© JUNGE FREIHEIT Verlag GmbH & Co. KG www.jungefreiheit.de 08/22 / 18. Februar 2022

Fleisch erleidet nur kurzzeitigen Ansehensverlust
Baustein europäischer Eßkultur
(ob)

Fleisch, genauer gesagt, seine als Nahrungsmittel relevanten Hauptbestandteile Protein und Fett haben entscheidend zur menschlichen Entwicklung und damit zur Herausbildung der menschlichen Kultur beigetragen. Was gegenwärtig zumindest in der westeuropäischen Öffentlichkeit in Vergessenheit zu geraten scheint.
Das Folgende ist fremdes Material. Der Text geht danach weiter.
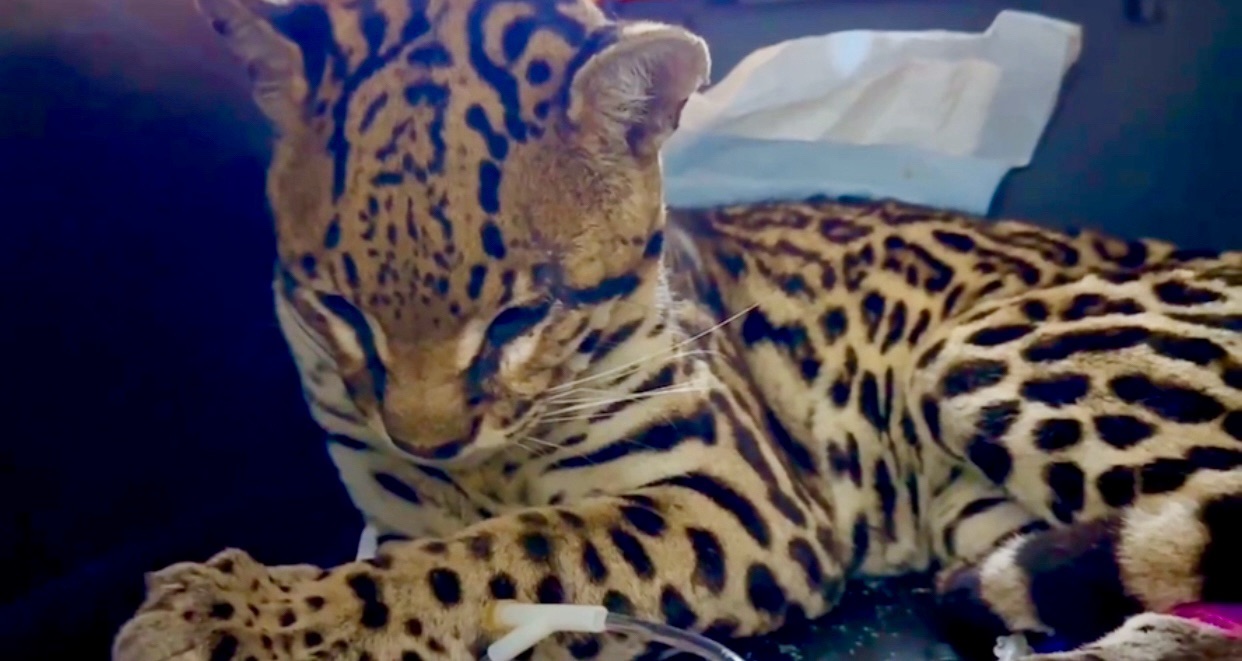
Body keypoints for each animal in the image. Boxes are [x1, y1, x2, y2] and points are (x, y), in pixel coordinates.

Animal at [112, 0, 1242, 659]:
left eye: (522, 313)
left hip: (990, 358)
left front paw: (233, 614)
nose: (430, 443)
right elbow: (429, 553)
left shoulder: (745, 500)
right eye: (338, 305)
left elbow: (499, 554)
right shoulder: (393, 501)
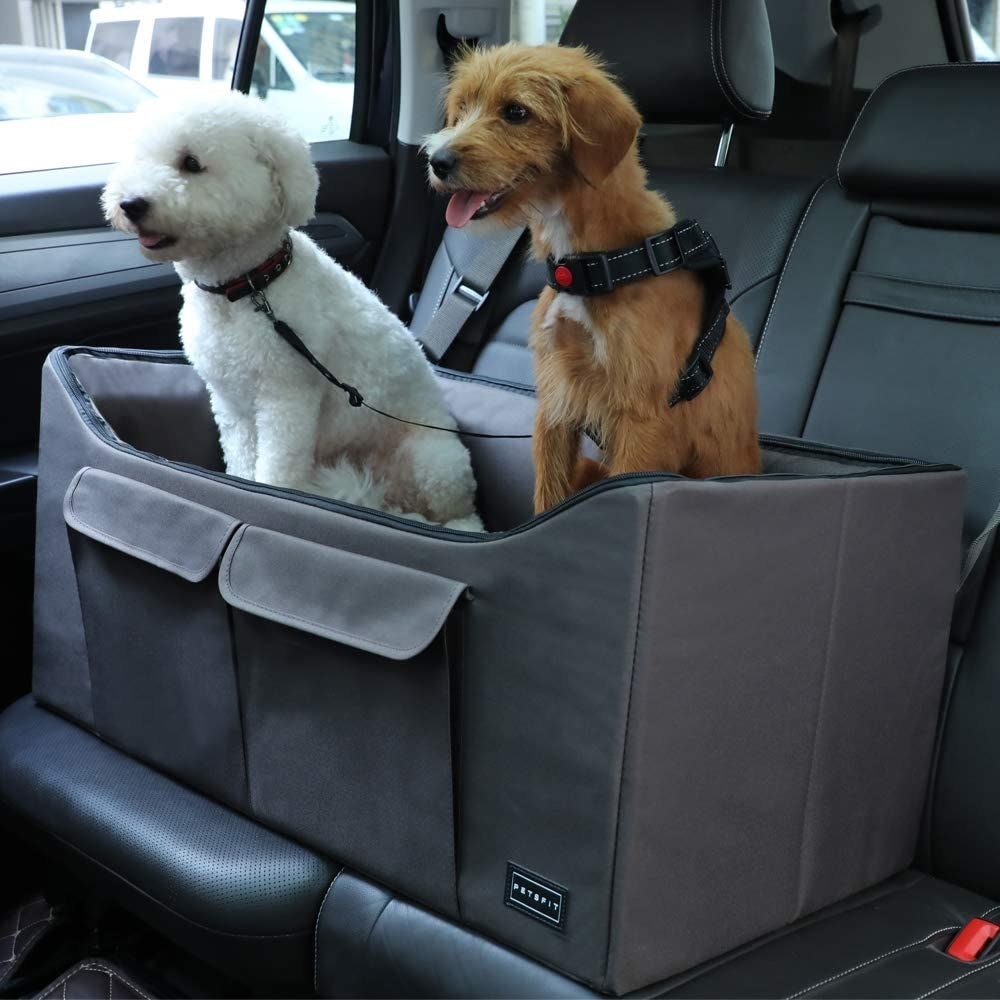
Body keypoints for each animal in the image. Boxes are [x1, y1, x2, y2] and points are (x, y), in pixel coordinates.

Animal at [104, 92, 484, 532]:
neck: (248, 287)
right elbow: (240, 461)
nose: (130, 204)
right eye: (139, 158)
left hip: (436, 460)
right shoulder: (232, 406)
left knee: (453, 516)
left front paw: (273, 502)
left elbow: (278, 473)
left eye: (191, 163)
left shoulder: (286, 399)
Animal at [426, 43, 760, 512]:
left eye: (516, 112)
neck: (590, 266)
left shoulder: (640, 418)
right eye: (462, 109)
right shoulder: (556, 398)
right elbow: (549, 495)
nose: (437, 160)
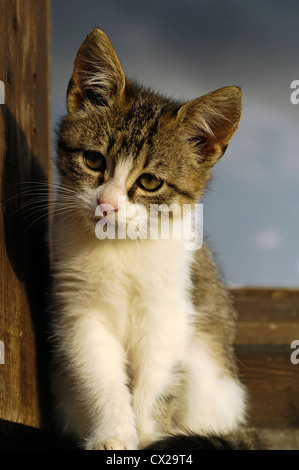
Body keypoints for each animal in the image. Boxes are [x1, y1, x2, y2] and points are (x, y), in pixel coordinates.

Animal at [51, 27, 255, 450]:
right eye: (93, 160)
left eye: (149, 182)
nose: (108, 205)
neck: (120, 250)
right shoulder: (82, 314)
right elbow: (100, 376)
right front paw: (113, 435)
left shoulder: (170, 312)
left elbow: (158, 382)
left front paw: (149, 437)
Denn Fleisch, so stellt der Kulturanthropologe Günther Hirschfelder (Universität Regensburg) in seiner Kulturgeschichte des Nahrungsmittels fest, befinde sich in einer seit längerem sich vertiefenden Ansehens- und Akzeptanzkrise (Aus Politik und Zeitgeschichte, 51-52/2021). Von einer Chiffre für Leben und Wohlstand wandele es sich zu einem „Symbol für eine zerstörte Welt“.  Fleischverzicht gilt mittlerweile als Ausweis besseren Menschentums. Das könnte sich bis 2030 indes wieder ändern,weil die zunehmende Problematisierung des Fleischkonsums zu verschärften Produktionsbestimmungen, zur vermehrten Erzeugung von hochwertigem Öko-Fleisch und zu steigenden Preisen führe. Aldi kündigt für 2025 bereits an, „Billigfleisch“ aus den Regalen verbannen zu wollen. Fleischverzehr gewinne damit wieder jene „Exklusivität“, wie sie heute hochpreisig orientierte, auf edle regionale Produkte abonnierte Fleischliebhaber als Distinktionsgewinn so schätzen. Fleisch dürfte aber nicht nur für diese elitären Genießer zentraler Baustein europäischer Ernährung und Eßkultur bleiben. Gehe doch der aktuelle „Fleischdiskurs“ an der Masse der Verbraucher einfach vorbei. Die meisten von ihnen fänden dieses Thema „grundsätzlich irrelevant“ und beriefen sich auf ihr Recht, legale Produkte nach Belieben kaufen und konsumieren zu dürfen.